Ivorian government, rebels thrash out peace accord

By John Zodzi
LOME, Jan 13 (Reuters) - Delegates from Ivory Coast's government and rebel groups gathered in Togo on Monday to sign an accord to try to end nearly two months of fighting in the west of the country.

The western rebels launched their revolt in November, two months after another rebel force took control of mainly Muslim northern Ivory Coast following a failed coup attempt. Hundreds have died in the fighting since mid-September and over 600,000 have fled their homes.

"We came to Lome with the aim of signing an agreement. ECOWAS (the Economic Community of West African States) has just made a proposal that we have accepted and we expect the government to similarly show good faith," said Felix Doh, leader of the Ivorian Popular Movement of the Far West (MPIGO).

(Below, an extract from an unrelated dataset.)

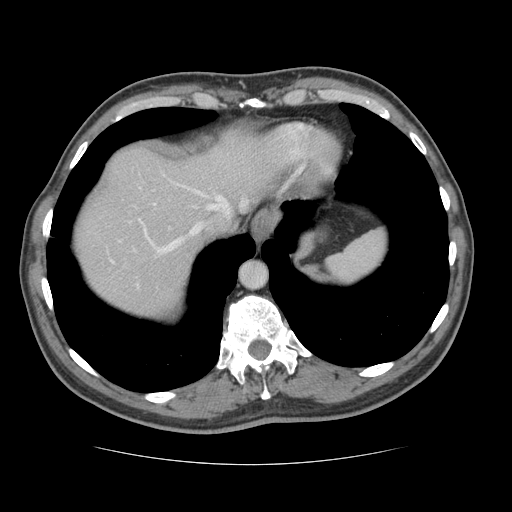
Contrast-enhanced abdominal CT, one axial slice. Slice 112 of 134 in the series (ordered by position). Reconstruction kernel STANDARD. 120 kVp. Intravenous contrast given. Soft-tissue window (W 400 / L 40 HU). 2.5 mm slice thickness. 512 × 512 image matrix, field of view 377 × 377 mm. Case-level facts recorded for this patient, not image findings: patient: male, age 39 years at operation; diagnosis: colorectal cancer liver metastases, imaged before liver resection; multiple liver metastases: yes; largest metastasis: 2.2 cm.
Annotated regions visible in this slice (expert manual segmentation):
- hepatic veins: box from (x=111, y=172) to (x=246, y=262) px
- liver: (x=76, y=144)–(x=263, y=314)
- planned liver remnant (the part of the liver to remain after resection): (x=76, y=144)–(x=264, y=305)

The northern Patriotic Movement of Ivory Coast (MPCI) signed a ceasefire last month, but no such agreement has been reached with either of the groups in the cocoa-rich west, the MPIGO and the Movement for Justice and Peace (MJP).

The two groups say they were provoked into rebellion by the killing of former military ruler General Robert Guei, a westerner, by government forces in September.

Sources at the talks said there has been much haggling over the wording of the planned accord, with rebels insisting on a "truce" and the government on a fully fledged ceasefire. The ECOWAS mediators and France have been trying to broker a compromise.

Togolese President Gnassingbe Eyadema is due to meet the Ivorian delegates later on Monday, after attending an annual military parade in honour of his coming to power in a 1967 coup.

The fighting in Ivory Coast, the world's largest cocoa producer, has ruined the country's chances of regaining a reputation it once held as an island of stability in a turbulent region. Since its first ever coup d'etat in 1999, Ivory Coast has been rocked by a series of military revolts and political clashes, but the latest crisis is by far the most serious.

FRANCE PRESSURES REBELS

Western diplomats said France exerted pressure on the western rebel factions to make sure they came to Lome, allowing a more auspicious start for the Paris talks involving rebels, government officials and political parties.

France has committed a 2,500-strong force to Ivory Coast in its biggest African intervention since the 1980s to stop the crisis spiralling out of control in a country where it has big business interests and up to 20,000 citizens.

But there are few signs of compromise between President Laurent Gbagbo's government and rebels ahead of talks.

"There is nothing to negotiate with Gbagbo because Gbagbo does not respect his word," said Louis Dacoury-Tabley, a Paris-based leader of the MPCI, which signed its ceasefire after failing to make serious inroads into the mostly Christian south.

All three rebel groups are united in their desire to see the back of Gbagbo, who was elected in disputed polls in 2000, and they want new elections.

Gbagbo has said he will not go, proposing instead a national unity government and amnesty for the rebels.

The western groups have said they will take part in the Paris peace talks despite announcing on Friday that they were pulling out after attacks by loyalists backed by foreign mercenaries and helicopter gunships.

The army said on Sunday that it had frozen its positions in the west as long it was not provoked by the rebels.